Friday, September 28, 2018

How We Improved Production Alerts with Webhooks and Microsoft Teams

Microsoft Teams is a workplace collaboration app that combines chat, task planning, notes, meetings, and attachments. We use teams in many areas of our workplace, from UX to HR.

Recently, we wanted to devise a way to use Teams to alert production engineers of P0 development issues, aka “blockers.” Specifically, we wanted alerts to tell developers whether the Azure VM environment was running critically low on memory.

In the past, we relied on email alerts. If a team member missed reading the email, however, the project was halted. We needed a system where team members would be informed via phone alert as soon as a P0 issue arose.

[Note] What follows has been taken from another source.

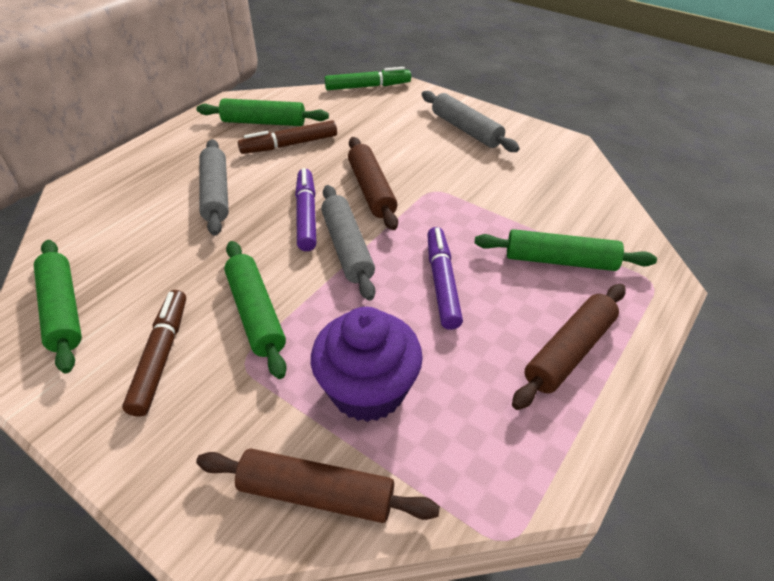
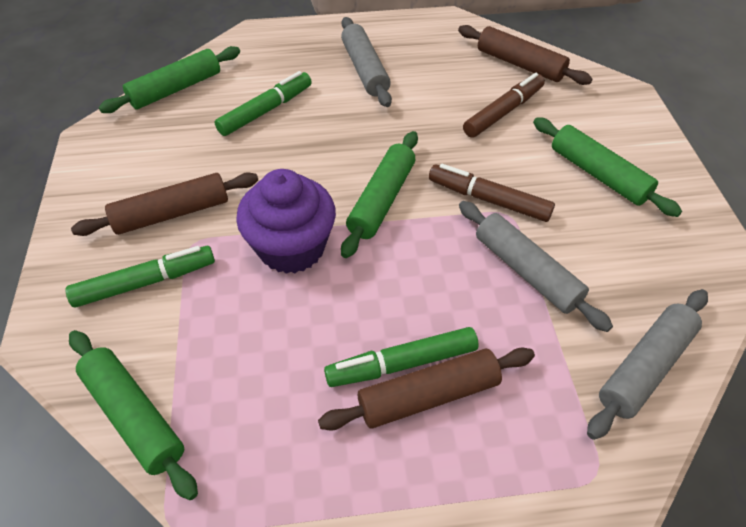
green marker: [325,67,411,90] = 1 -> [65,246,215,307] [215,71,312,136] [324,327,479,387] = 3
purple marker: [295,168,317,251] [427,227,463,330] = 2 -> none = 0

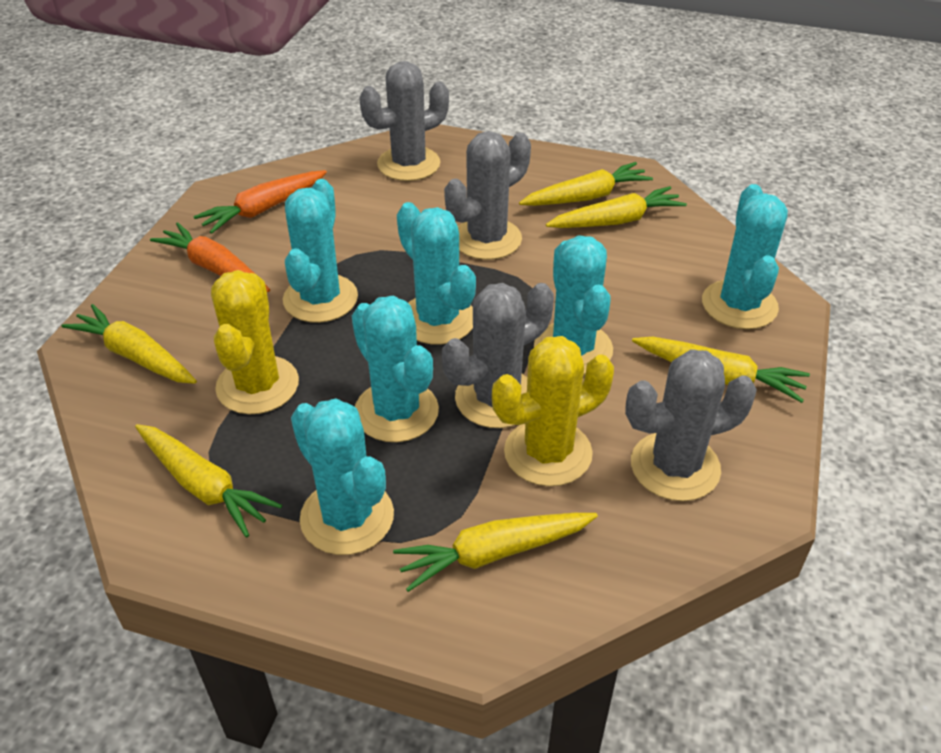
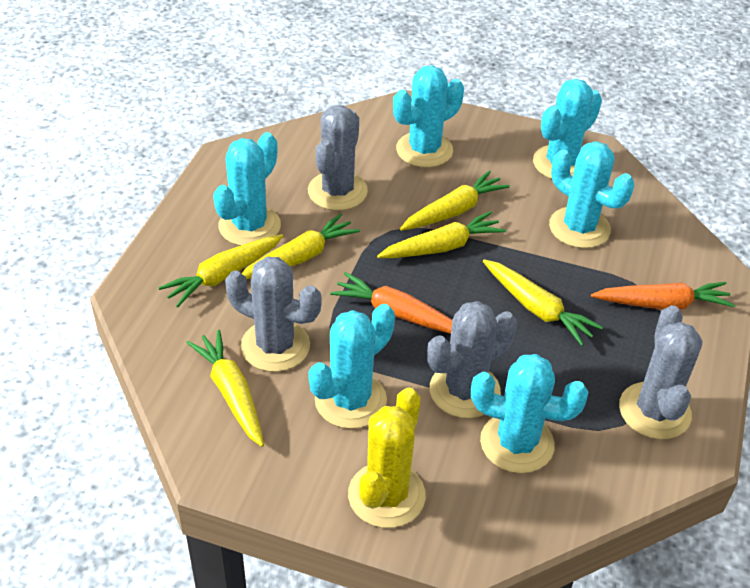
yellow cactus: [211,270,299,414] [492,336,614,486] = 2 -> [348,388,426,528] = 1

To create the alert system, we used Teams's built-in webhook integration. A webhook is an event-triggered API that allows information exchange between apps in real-time.

To integrate webhooks with Teams, we first created a separate Teams channel for production alerts. Next, we created a script that monitored server memory usage. The script scanned server performance logs and generated an alert when available memory fell below 10 GB. The alert triggered an immediate webhook warning on Teams, which instantly informed all team members of the issue via mobile push notification.

Figure 1: Memory usage script
Figure 2: Webhook warning
We subsequently developed additional alerts for server failures and disk usage. There are many possibilities for expanding webhook integration with Teams. Alerts can even be custom formatted with integrated action buttons. We’ve found the alerts to be an invaluable tool that allows us to resolve P0 issues nearly instantaneously.